The fuller the wine's body, the more it benefits from aeration which allows its flavors to open up and develop and its tannins to soften. With this in mind, full-bodied reds such as Syrah or Cabernet Sauvignon may benefit from pouring less into the glass than the general 1/3 full recommendation. Likewise, if you're trying light-bodied red wines such as Beaujolais or Pinot Noir, you may wish to fill your glass slightly more than one-third full, as these wines have naturally softer tannins and more subtle flavors and aromas.
For sparkling wine, it's all about maximizing flavor while maintaining its signature effervescence and celebratory nature. We recommend filling your sparkling wine glasses to between half and two-thirds full. Doing this gives you the ideal balance of maintaining carbonation and temperature and allowing aromas to gather in the glass for nosing. If you're using one of our signature RIEDEL Champagne Wine Glasses, their bowls are shaped to allow the wine's complex layers to grow and intensify. They also possess a large rim diameter, which enables the wine's aromas to be released in a way that is not achieved with a narrow glass.

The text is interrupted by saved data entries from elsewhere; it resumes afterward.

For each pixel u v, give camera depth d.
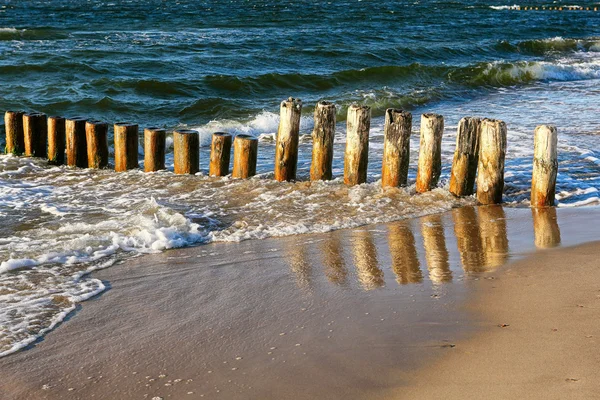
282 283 6.02
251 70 21.92
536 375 4.05
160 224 7.86
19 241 7.37
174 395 4.12
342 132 14.10
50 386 4.31
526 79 22.81
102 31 31.48
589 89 20.47
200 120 15.63
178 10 48.12
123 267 6.62
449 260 6.54
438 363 4.29
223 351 4.68
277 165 9.68
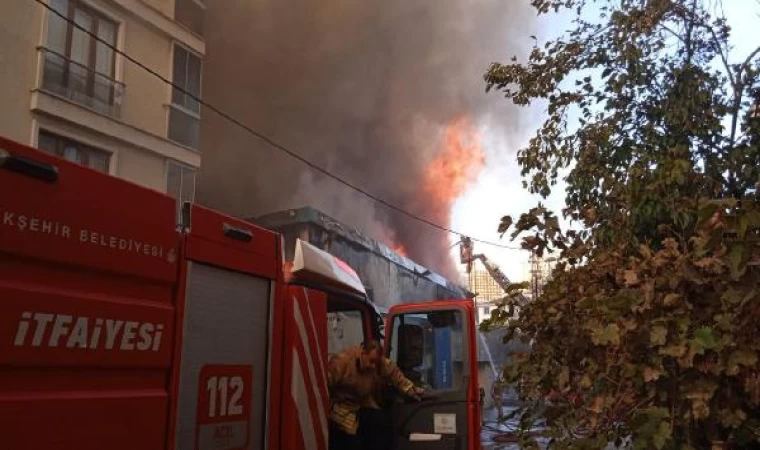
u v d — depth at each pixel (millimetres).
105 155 14359
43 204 1937
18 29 12602
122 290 2197
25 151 1899
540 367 2682
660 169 4070
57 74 13344
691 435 2168
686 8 6094
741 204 2051
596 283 2695
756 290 2010
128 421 2131
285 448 2932
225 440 2572
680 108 5734
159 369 2303
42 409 1854
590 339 2455
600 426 2328
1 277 1816
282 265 3082
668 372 2186
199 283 2533
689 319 2129
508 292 2891
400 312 4203
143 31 15641
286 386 2996
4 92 12289
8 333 1787
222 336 2621
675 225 3348
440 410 3826
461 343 3934
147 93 15617
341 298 3889
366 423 3738
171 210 2451
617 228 4086
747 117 5500
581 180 5988
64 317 1951
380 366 3695
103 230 2129
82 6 14078
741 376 2088
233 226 2762
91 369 2037
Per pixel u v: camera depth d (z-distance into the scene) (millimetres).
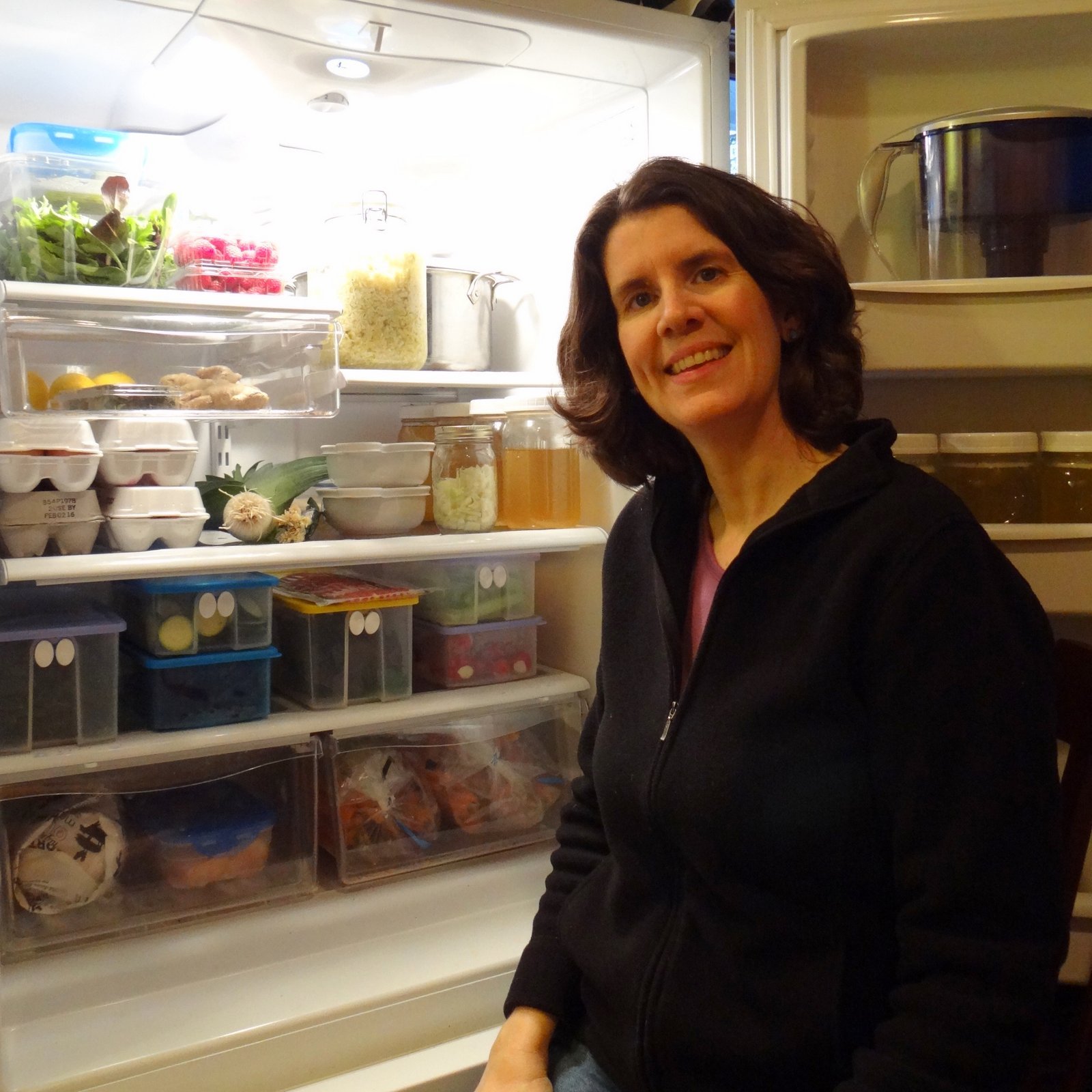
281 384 1312
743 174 1236
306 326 1302
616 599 1080
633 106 1458
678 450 1069
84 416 1187
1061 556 1182
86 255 1198
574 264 1043
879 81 1356
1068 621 1365
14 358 1142
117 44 1249
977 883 763
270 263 1322
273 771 1381
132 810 1301
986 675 778
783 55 1245
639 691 1004
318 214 1597
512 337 1738
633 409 1081
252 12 1160
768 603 886
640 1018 894
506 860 1555
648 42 1283
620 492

Tip: when pouring sparkling wines, stop your pour earlier than you might instinctively want to, as you need to allow the carbonation to subside. It's critical to avoid overfilling the glass when enjoying sparkling wine, as an excessive pour may result in a loss of effervescence and diminish the sensory pleasure that sparkling wine offers.
As with wine glasses, knowing where to fill your decanter will make a considerable difference to how well the wine can breathe in the decanter. For many decanters, pouring wine until it is around one-third full will best help the wine continue its aeration process and unfold its flavors. If you're decanting a young wine that requires lots of aeration, we recommend giving it a fast, vigorous pour into your decanter. On the other hand, we advise that you pour older wines in a slow, controlled manner to assist with separating any accumulated sediment.
Once you've poured your wine into your decanter, you need to consider how long you leave it for. For young wines that need more time to develop their flavors, feel free to decant them hours before drinking. For more mature wines, up to an hour sitting in the decanter will suffice. For more information on decanting your wines, check out our guide.
Understanding the ideal filling levels for red wine, white wine, sparkling wine, and decanters is a crucial step in fully experiencing the complexities and nuances each wine offers. Remember to allow red wine to breathe, fill white wine and sparkling glasses more generously, and continue the aeration process when pouring from a decanter. By mastering the art of wine glass filling, we can elevate our wine-tasting experiences and savor every sip with delight. Cheers to the art of wine pouring!